よく知られているのが将棋や囲碁のゲームソフトです。人間が考えられる手数の数万倍という膨大なデータの中から最良の一手を選び出す能力はもはや人知を超えた領域です。それまでの常識や常道と言われる指し手が通用せず、人間が思いもしない手を打ってくる様は人工知能の無限の可能性を予感させてくれます。
さらに、人工知能を社会生活に役立てようという試みも始まっています。過去数十年分のあらゆるデータをインプットし、人工知能に未来の予測をしてもらおうというのです。思い込みや偏見といった人間ならではの雑念を排除し、純粋にベストな方法を選ぶことができれば効率的な選択ができるかもしれません。
通信大手のドコモは携帯の位置情報を利用し人の流れを予測する研究をしています。その技術を応用し、タクシー会社に乗客のタクシー待ち情報を提供する事業が始まっています。過去の乗降記録と端末の位置情報をインプットし、どの時間帯にどこでタクシー待ちがあるかを予測するのです。かなりの精度で予測は的中し、それまで経験だけでタクシーを走らせていたときよりも売り上げは大幅に伸び、結果を出しています。経験のない新人ドライバーでも安定的に客を拾うことができるわけです。
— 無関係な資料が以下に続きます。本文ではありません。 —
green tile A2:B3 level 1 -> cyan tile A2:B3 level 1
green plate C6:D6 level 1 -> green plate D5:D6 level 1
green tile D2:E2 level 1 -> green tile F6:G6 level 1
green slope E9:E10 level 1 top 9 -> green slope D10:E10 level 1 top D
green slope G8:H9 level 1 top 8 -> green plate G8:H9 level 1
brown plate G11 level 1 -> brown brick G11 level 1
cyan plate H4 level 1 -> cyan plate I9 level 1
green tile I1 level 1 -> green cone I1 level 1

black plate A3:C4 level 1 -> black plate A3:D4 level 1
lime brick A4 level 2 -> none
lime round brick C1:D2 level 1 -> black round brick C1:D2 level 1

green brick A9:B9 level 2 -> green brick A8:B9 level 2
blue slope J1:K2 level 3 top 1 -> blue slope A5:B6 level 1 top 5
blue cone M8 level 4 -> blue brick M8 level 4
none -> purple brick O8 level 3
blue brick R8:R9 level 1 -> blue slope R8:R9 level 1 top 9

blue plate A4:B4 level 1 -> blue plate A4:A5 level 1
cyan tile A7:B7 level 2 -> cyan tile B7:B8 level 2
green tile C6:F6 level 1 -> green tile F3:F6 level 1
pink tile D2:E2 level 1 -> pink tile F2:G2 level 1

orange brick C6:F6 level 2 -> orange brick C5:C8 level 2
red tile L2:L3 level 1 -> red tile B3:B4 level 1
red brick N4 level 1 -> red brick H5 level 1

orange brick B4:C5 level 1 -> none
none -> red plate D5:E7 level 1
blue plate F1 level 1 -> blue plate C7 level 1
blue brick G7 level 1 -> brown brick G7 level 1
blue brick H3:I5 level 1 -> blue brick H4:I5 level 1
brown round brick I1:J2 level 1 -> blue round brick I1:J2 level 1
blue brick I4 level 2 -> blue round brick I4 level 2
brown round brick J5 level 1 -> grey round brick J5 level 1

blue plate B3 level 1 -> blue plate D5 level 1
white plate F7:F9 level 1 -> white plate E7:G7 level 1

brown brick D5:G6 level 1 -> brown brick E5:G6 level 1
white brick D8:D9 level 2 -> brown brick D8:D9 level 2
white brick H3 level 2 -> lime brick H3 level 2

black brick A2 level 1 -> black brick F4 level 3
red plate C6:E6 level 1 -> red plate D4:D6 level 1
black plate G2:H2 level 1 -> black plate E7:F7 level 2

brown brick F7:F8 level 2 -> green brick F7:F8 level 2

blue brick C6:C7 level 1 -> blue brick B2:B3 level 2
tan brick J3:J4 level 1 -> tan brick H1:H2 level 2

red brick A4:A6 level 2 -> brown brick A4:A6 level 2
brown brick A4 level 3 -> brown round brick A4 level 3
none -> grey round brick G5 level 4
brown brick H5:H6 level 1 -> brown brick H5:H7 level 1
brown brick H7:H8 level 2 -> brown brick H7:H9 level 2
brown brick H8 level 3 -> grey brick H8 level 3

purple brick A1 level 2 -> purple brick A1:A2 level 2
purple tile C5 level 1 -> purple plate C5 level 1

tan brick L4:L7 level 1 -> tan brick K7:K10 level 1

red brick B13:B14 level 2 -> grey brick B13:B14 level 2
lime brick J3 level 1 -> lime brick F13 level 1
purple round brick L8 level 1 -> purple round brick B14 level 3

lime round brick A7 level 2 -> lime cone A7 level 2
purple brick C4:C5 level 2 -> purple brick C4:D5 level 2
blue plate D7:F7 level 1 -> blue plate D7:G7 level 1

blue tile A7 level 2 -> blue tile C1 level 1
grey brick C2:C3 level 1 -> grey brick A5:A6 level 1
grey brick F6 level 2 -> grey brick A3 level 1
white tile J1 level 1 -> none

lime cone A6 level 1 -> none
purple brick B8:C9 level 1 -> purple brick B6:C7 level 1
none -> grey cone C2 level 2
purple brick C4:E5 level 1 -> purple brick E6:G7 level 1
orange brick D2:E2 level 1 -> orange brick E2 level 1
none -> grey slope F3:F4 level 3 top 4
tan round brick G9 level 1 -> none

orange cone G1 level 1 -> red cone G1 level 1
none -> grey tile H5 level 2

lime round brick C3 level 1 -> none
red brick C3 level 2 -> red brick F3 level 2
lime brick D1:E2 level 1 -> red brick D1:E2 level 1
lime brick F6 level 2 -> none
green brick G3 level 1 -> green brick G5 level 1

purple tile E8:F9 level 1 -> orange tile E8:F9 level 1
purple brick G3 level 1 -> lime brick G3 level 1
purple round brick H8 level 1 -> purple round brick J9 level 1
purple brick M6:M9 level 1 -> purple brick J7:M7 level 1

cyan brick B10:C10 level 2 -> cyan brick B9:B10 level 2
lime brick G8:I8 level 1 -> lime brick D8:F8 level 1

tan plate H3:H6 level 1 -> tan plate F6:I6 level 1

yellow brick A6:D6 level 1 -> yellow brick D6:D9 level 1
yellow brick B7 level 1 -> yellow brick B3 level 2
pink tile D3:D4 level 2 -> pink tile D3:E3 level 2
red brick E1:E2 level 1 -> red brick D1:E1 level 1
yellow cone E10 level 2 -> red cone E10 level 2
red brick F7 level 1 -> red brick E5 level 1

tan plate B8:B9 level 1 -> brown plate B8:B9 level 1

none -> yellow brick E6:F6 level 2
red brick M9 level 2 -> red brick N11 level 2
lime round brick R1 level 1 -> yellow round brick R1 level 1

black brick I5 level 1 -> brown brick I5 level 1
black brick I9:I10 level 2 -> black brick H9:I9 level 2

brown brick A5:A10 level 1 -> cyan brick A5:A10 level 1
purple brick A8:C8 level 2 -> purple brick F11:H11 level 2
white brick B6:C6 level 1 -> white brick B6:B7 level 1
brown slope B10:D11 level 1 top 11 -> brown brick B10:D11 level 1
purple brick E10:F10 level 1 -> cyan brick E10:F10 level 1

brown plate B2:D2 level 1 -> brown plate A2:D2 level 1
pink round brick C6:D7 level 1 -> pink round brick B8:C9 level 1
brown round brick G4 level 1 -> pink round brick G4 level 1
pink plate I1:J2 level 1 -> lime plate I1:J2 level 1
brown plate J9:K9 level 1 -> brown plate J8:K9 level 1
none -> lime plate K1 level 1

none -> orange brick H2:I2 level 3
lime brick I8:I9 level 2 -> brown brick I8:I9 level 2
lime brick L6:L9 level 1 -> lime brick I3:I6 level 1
人工知能は国の進むべき方向を決めるツールになるかもしれません。
世界の情勢や膨大な経済データをインプットし、人工知能が最善と思った選択肢を国会で議論する時代がくるのも、そう遠くないことかもしれません。
先日NHKで、日本の未来を人工知能に聞いてみるというの番組が放送されていました。日本が抱えている問題に対して人工知能からヒントをもらい、マツコデラックスさんがその提言を検証するという番組です。
健康になりたければ病院を減らせ
少子化を食い止めるには結婚よりも車を買え
40代一人暮らしが日本を滅ぼす
などの提言があり、議論がおこなわれました。
提言というよりは相関関係を可視化したもでした。ある事象の数値が大きくなるとそれに連動して別の項目の数値が大きくなる。関連性があるのか無いのかまでは人工知能は教えてくれないということで、直接的な因果関係までは分からないということです。
関連性を人間が想像してしまっては、これまでの偏見や常識などに支配されてしまうわけで人工知能の本来の良さが発揮できない気もしますが、数年先には人工知能が関連性を説明するところまで進歩するのは間違いないでしょうね。